What the task asks
Every line from the line containing "return bar();" through the final line below must be returned exactly, and no other line.

The input
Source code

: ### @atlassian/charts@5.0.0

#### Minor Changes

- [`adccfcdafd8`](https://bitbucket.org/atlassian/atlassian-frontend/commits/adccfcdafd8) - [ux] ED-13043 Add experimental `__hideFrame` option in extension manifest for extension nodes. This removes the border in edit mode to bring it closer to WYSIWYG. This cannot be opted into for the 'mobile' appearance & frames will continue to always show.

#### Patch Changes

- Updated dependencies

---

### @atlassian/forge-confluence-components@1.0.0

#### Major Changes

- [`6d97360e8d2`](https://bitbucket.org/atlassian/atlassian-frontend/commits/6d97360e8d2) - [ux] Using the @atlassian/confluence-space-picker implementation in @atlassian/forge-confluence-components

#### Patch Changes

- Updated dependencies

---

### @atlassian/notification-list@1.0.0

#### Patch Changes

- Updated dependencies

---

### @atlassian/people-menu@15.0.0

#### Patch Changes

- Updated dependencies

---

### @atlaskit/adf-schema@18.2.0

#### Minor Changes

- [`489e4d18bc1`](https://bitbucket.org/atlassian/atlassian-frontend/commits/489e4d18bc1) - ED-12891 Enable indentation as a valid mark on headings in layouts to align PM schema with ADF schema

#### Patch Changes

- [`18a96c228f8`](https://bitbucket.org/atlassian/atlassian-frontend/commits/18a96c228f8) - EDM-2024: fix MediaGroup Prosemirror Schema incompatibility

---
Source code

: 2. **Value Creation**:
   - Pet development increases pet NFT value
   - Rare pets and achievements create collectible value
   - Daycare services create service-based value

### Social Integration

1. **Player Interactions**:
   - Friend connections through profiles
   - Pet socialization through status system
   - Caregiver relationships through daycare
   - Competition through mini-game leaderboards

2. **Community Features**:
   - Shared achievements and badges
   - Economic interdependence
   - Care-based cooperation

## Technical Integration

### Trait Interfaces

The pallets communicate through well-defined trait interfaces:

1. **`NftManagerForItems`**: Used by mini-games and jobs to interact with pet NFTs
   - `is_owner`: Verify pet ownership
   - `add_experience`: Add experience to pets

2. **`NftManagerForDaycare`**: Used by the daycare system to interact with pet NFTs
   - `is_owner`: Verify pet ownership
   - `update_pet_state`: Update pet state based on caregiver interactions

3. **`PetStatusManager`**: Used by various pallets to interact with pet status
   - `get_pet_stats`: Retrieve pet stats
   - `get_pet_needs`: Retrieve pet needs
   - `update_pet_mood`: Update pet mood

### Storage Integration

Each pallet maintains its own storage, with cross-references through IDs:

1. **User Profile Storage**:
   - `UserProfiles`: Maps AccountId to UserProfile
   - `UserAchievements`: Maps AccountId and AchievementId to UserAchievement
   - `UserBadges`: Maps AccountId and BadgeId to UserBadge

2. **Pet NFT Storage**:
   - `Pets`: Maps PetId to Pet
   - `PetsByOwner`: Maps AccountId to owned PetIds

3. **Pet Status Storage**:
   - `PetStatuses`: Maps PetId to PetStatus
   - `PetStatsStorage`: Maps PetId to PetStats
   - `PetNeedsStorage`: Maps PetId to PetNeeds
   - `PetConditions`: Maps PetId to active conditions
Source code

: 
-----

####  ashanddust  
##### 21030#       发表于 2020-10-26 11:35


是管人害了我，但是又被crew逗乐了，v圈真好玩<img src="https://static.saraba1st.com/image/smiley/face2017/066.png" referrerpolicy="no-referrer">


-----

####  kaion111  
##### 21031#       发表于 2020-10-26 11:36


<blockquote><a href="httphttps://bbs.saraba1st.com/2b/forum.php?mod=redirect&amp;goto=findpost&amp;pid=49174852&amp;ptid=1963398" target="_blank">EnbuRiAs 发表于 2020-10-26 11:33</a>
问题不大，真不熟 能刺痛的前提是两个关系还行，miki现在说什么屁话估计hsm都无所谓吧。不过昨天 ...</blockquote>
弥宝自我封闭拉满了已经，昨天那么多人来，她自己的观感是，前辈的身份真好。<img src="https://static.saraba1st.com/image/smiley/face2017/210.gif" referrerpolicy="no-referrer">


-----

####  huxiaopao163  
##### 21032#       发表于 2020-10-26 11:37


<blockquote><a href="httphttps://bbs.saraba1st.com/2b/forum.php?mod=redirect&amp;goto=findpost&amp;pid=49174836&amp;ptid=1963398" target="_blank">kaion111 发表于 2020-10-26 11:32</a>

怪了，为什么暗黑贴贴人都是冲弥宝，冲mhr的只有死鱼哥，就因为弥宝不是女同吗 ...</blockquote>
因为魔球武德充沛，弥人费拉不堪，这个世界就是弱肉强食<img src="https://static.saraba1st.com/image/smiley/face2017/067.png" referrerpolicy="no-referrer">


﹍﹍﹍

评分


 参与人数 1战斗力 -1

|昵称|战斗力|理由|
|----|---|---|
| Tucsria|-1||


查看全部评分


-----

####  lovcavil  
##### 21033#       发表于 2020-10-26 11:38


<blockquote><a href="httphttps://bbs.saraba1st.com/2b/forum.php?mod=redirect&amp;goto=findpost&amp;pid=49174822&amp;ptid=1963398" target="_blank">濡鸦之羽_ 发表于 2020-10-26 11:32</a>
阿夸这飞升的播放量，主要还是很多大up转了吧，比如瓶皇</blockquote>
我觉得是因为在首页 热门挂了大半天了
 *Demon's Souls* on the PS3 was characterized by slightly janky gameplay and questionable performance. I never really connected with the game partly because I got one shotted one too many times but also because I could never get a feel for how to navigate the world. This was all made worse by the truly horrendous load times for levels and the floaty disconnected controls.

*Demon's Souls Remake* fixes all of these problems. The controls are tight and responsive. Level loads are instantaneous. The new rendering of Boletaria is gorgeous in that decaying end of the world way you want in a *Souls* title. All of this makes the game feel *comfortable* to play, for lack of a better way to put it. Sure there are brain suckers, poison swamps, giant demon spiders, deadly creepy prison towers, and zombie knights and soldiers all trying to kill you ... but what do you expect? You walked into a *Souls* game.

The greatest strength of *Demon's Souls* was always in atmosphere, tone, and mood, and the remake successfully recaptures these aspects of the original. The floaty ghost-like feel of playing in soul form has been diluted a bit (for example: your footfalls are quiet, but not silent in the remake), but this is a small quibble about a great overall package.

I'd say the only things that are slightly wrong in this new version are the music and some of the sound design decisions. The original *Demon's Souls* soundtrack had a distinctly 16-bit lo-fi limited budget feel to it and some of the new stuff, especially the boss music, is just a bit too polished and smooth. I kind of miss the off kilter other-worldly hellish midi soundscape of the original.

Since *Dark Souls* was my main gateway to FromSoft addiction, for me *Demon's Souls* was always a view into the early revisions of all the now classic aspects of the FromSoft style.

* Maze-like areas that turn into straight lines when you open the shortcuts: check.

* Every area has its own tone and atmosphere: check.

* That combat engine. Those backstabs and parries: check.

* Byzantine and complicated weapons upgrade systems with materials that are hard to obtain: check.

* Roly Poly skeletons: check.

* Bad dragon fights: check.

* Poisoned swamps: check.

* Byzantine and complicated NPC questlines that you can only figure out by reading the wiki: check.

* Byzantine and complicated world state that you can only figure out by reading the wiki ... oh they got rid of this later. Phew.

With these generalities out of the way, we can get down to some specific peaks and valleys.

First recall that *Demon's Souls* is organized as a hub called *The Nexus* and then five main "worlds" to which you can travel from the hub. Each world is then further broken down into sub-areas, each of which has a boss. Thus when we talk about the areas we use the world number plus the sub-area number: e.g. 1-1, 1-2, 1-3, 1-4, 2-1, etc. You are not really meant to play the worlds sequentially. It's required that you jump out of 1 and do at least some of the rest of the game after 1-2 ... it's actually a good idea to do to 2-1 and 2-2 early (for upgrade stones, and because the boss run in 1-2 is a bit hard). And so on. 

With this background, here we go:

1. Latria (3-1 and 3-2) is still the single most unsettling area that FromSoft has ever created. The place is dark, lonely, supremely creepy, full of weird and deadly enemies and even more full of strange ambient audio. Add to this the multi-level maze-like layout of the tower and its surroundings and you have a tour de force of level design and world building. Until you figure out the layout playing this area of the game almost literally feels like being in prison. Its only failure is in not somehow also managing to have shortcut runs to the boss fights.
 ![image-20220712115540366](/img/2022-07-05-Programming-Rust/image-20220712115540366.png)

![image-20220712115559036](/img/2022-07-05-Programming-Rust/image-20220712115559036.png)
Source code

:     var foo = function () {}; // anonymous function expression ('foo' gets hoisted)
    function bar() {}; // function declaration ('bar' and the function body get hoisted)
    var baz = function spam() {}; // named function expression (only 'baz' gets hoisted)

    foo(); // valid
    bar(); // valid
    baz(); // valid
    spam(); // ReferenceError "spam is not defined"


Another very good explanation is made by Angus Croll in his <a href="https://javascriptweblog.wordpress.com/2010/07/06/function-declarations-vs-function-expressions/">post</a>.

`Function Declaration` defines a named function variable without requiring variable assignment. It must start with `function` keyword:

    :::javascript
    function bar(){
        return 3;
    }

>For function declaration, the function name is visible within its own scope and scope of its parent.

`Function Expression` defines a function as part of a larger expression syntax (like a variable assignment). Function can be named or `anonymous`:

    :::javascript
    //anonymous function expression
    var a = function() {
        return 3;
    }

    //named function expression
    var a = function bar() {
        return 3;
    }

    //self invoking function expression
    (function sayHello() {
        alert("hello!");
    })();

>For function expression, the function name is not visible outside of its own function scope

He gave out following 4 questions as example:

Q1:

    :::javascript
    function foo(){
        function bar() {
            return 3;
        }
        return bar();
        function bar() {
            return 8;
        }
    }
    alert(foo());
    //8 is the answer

Task output
        return bar();
        function bar() {
            return 8;
        }
    }
    alert(foo());
    //8 is the answer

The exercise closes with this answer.